TASK DIRECTIONS — Only the line containing "Advertise With Us" and the lines after it, up to the end of the listing, should be written out, each exactly as given.

RECORDS TO USE —
····················
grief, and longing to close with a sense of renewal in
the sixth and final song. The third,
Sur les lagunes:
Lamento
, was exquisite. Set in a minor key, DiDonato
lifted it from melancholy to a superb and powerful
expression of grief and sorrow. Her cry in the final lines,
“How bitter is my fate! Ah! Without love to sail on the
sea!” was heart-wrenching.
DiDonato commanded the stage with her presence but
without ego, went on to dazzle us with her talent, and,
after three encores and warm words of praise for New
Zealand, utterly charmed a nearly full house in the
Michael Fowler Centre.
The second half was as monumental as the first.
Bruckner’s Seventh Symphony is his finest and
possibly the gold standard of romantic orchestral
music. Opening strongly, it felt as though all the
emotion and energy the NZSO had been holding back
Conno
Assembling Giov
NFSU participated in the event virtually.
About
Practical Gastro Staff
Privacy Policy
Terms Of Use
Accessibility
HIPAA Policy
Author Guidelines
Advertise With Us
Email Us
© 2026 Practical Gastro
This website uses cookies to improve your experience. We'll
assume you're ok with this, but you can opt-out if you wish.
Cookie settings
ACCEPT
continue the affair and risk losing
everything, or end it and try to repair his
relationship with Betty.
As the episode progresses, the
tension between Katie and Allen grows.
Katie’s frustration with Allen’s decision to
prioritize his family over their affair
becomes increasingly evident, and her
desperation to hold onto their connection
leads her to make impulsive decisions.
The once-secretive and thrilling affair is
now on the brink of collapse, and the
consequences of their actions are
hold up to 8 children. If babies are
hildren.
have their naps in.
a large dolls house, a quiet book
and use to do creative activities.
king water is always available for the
····················
RESULT FOR THIS EXERCISE —
Advertise With Us
Email Us
© 2026 Practical Gastro
This website uses cookies to improve your experience. We'll
assume you're ok with this, but you can opt-out if you wish.
Cookie settings
ACCEPT
continue the affair and risk losing
everything, or end it and try to repair his
relationship with Betty.
As the episode progresses, the
tension between Katie and Allen grows.
Katie’s frustration with Allen’s decision to
prioritize his family over their affair
becomes increasingly evident, and her
desperation to hold onto their connection
leads her to make impulsive decisions.
The once-secretive and thrilling affair is
now on the brink of collapse, and the
consequences of their actions are
hold up to 8 children. If babies are
hildren.
have their naps in.
a large dolls house, a quiet book
and use to do creative activities.
king water is always available for the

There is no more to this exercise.